* **Seitentext**:

◆ ◆ ◆

Auf dem Busbahnhof in Jaramana
steigen weitere Fahrgäste
zu, nach zehn Minuten geht es
weiter. Ein junger Mann serviert
Wasser und Süßigkeiten. Später
wird ein Fernseher angeschaltet,
der die Passagiere mit einem
Spielfilm und anschließend mit einem
Kabarettstück unterhält.
Thema: die Medien und eine Sitzung
der Arabischen Liga.
Jedes Mal, wenn auf der Gegenfahrbahn
ein Militärfahrzeug
oder ein Konvoi vorbeikommt,
winkt der Busfahrer hinüber.
Zweimal wird der Bus gestoppt.
Einmal werden die Passagierlisten
kontrolliert, beim zweiten Mal geht
ein Soldat durch den Bus, um die
Ausweise der männlichen Passagiere
zu kontrollieren. Frauen
bleiben, wie bei allen Kontrollen,
die ich in Syrien erlebt habe, unbehelligt.

◆ ◆ ◆

* **Gezeigtes Material**:

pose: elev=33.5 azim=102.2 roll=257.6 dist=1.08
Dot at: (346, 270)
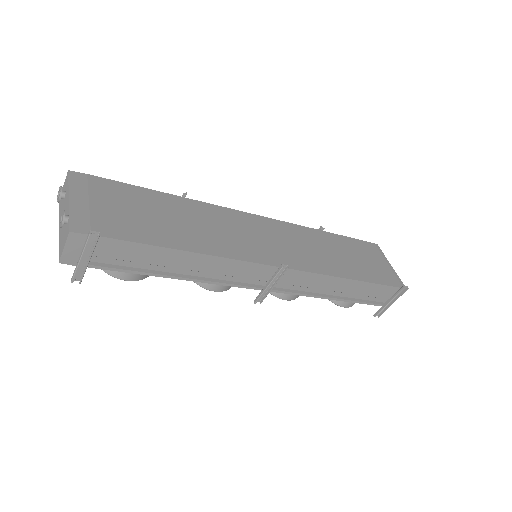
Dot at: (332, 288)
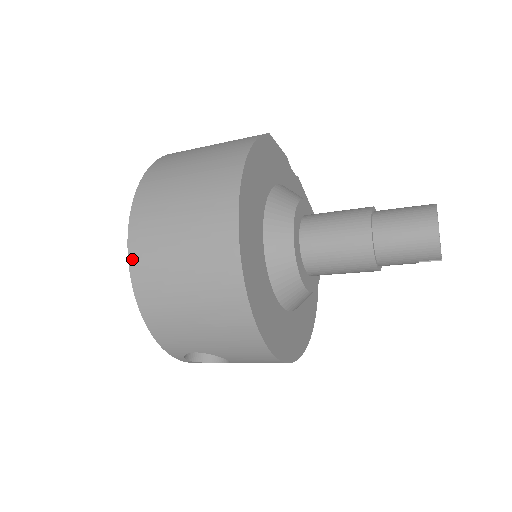
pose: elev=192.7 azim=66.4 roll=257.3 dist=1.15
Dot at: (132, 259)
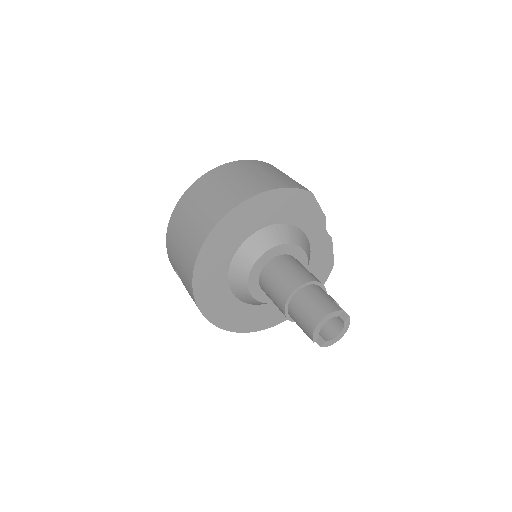
Dot at: (183, 196)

◆ ◆ ◆

* **Aufgaben**:
1/ Gib aus dem Text über die Busfahrt den Abschnitt wortgetreu aus, der mit den Worten „Auf dem Busbahnhof“ beginnt und nach den Worten „der Arabischen Liga.“ endet.
2/ Wessen Ausweise kontrolliert der Soldat laut dem Text über die Busfahrt?
Das Material spielt hierfür keine Rolle.

* **Erwartete Ausgaben**:
1/
Auf dem Busbahnhof in Jaramana
steigen weitere Fahrgäste
zu, nach zehn Minuten geht es
weiter. Ein junger Mann serviert
Wasser und Süßigkeiten. Später
wird ein Fernseher angeschaltet,
der die Passagiere mit einem
Spielfilm und anschließend mit einem
Kabarettstück unterhält.
Thema: die Medien und eine Sitzung
der Arabischen Liga.

2/ Er kontrolliert die Ausweise der männlichen Passagiere.